-- START ARTICLE --

Pete Alonso, 1B, Mets

The Mets are already being rewarded for shunning service-time shenanigans and rewarding Alonso with the spot on the Opening Day roster that he earned. He already looks like the NL Rookie of the Year candidate so many pegged him as, hitting .385/.429/.923 with five homers, six doubles and 14 RBI in 42 plate appearances. He does have 14 strikeouts against three walks, but we can live with that given what he does when he puts the ball in play. He’s playing every day and living at the top of the Mets’ order, giving him immediate breakout potential.

German Marquez, SP, Rockies

I was out on Marquez this draft season because of his lack of a track record and the concerns that always surround a Rockies pitcher. Marquez made his first Coors Field start of the season on Tuesday, allowing five runs on seven hits, including two homers, in five innings. He was great in his first two starts of the year away from home, though allowed one run on five hits in 13 innings, striking out 14 and walking six. The walks are a concern, but the strikeouts are here to stay. Marquez’s four-seamer is at 96.3 mph and his two-seamer is at 94.8 mph, while the slider and curve both have whiff rates north of 25%. Coors Field is always going to be a problem, but now that we know we can trust the strikeouts, Marquez is looking like he was at least appropriately priced, if not underappreciated, during draft season.

Fallers

Chris Sale, SP, Red Sox

Sale’s the most obvious faller through the first two weeks of the season. His velocity is way down, with his four-seamer sitting in the low-90s, and he has just eight strikeouts while facing 61 batters. His velocity boucned back a bit in his third start of the season on Tuesday, but he allowed five runs on seven hits in four innings to a Toronto lineup that isn't likely to be among the best in the league. It's still early for a pitcher with Sale's reputation, but it’d be silly to pretend that anyone invested in him shouldn’t be at least a little concerned. He dealt with injury last year and turned 30 right after Opening Day. Add in the fact that the Red Sox have designs on defending their World Series title—and Sale’s role in that effort—and it wouldn’t be a surprise to see them limit his workload for a huge chunk of the season.

-- END ARTICLE --
-- START DATASET --

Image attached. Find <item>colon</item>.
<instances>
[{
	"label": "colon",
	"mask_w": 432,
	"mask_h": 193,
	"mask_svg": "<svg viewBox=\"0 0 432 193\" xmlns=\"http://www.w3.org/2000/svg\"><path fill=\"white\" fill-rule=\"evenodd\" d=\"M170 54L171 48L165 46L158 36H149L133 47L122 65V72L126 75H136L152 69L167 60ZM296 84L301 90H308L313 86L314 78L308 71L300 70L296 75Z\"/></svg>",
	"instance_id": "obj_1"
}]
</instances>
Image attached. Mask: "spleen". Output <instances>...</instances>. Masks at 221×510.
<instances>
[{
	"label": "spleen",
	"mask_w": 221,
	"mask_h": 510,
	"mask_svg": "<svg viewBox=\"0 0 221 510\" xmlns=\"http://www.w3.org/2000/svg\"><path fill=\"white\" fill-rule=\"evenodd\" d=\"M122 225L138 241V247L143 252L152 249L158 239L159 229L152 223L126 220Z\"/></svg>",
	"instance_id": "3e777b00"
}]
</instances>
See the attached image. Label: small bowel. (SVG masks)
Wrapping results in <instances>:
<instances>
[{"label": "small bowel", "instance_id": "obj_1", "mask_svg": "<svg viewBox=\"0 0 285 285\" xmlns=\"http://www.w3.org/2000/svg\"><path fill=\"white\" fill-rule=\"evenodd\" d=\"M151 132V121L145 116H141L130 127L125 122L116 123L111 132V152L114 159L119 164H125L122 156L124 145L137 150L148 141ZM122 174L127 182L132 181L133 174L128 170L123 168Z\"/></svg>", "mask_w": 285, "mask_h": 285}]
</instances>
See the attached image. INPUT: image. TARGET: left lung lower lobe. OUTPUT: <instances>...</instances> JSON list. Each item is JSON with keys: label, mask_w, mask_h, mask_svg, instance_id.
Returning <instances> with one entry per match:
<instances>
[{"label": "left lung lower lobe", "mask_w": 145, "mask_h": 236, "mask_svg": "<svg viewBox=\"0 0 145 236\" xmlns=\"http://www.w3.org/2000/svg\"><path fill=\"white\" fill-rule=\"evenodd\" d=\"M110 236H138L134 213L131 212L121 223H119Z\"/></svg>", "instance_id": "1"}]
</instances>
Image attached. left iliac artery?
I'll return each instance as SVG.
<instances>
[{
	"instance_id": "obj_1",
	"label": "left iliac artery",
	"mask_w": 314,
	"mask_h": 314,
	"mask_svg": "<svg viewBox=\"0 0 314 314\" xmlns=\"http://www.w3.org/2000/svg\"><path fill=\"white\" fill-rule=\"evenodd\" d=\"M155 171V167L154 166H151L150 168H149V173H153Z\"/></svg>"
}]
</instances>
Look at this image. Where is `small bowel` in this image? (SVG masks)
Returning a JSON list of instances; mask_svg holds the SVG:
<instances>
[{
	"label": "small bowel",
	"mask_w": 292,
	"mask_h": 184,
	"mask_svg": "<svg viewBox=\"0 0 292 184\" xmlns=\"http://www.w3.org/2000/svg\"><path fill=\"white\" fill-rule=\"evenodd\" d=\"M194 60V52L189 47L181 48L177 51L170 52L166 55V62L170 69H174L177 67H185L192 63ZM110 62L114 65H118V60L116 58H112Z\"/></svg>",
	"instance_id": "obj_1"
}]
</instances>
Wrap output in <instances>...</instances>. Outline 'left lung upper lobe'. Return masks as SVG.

-- END DATASET --

• [GIVEN EXERCISE]:
Answer these questions from the baseball article:
1. In how many plate appearances did Pete Alonso hit five homers?
2. At what speed is German Marquez's four-seamer?
3. How many strikeouts does Chris Sale have while facing 61 batters?

• [ANSWER BELOW]:
1. 42
2. 96.3 mph
3. Eight